I'm here to ask a tough question tonight, Atlanta Falcons fans. It's a personal question, one that you may not want to answer. To be honest, it's not an easy question to answer, and it may take some time to construct your response. So here goes nothing: can you stomach a "rebuild"?
Let's start by defining "rebuild." It's a term tossed about when floundering sports franchises stop trying to justify their losses. Some teams adopt that mentality too late. And some rebuilding teams never actually rebuild.
If you're an Atlanta native, there's a good chance you also follow the Atlanta Braves. They've undertaken a wholesale "rebuild," making some head scratching moves along the way. Now two full years into that rebuild, they have one of the best farm systems in baseball and their future looks bright. That said, it hasn't been easy. I'm a big fan, and personally, it's been tough to watch. But I'm optimistic about what lies ahead, and that makes it palatable.
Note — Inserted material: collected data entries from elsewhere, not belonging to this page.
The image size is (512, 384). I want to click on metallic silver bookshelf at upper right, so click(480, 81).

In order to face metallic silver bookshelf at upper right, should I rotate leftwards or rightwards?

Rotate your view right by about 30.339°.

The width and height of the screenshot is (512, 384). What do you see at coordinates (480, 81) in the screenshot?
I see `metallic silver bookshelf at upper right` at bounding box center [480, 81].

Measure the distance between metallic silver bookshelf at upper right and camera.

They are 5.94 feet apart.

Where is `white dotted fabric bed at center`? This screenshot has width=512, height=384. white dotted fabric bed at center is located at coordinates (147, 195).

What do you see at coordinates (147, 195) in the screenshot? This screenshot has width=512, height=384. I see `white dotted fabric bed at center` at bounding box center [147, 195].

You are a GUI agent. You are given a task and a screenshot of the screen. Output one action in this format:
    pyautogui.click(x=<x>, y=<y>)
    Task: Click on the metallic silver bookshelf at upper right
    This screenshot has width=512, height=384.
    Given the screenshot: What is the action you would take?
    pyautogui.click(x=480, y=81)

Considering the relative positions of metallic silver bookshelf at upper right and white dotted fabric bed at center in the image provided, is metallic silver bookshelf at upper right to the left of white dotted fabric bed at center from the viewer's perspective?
Football is a little different. Because there's so much parity in the NFL, any team with a decent head coach, a decent quarterback, and halfway decent personnel can accumulate wins. This leads to finicky fans. And because there's such a fine line between playoff teams and everyone else, any sign of trouble is met with panic. So we hit the panic button, lament the state of our franchise, swear off our team colors, and go cry in the shower. Then comes the off-season. Slowly but surely, we reengage. We let hope cloud our judgment. And around and around we go.
Falcons fans are a hardened bunch. Unless you literally live under a rock, there's no way you haven't been chastised for following the Falcons. "The Falcons?! Are you kidding me? Matt Ryan is a joke!" We've all heard something like that before. And we stomach it, because we're used to it. Since Norb Hecker fielded that very first Falcons team in 1966, we've suffered through mediocrity and heartbreak. Sure, we've had our great moments. But again and again, we've been disappointed.
The problem with saying "Yes, I'm fine with a rebuild" is this: we have no assurances. First, it's not clear that this team can't get it done. Admittedly our franchise quarterback hasn't had the best preseason. (Then again, it's the preseason.) And admittedly the defense is still a work in progress. But with perhaps the most underrated offensive line in football, arguably the best receiver in football, and a number of defensive players just waiting to break out, maybe there's enough here to make it work.
Second, if we can somehow all agree that this isn't a playoff team, or a team capable of making a deep playoff run, are we willing to be patient with the current coaching staff and front office? Dan Quinn still has time before he finds himself on the hot seat. You can't say the same about Thomas Dimitroff. If I ask you to just keep your head down and support the team while they figure this out, how does that sit? I wouldn't blame you if you said it doesn't sit well.
I'm definitely torn on this. I tend to think everything is fine. It's the preseason, it's meant for mistakes. (Better to make them now then during the regular season.) But if the team needs another year or two to be truly competitive, can I understand and accept that? You bet I can.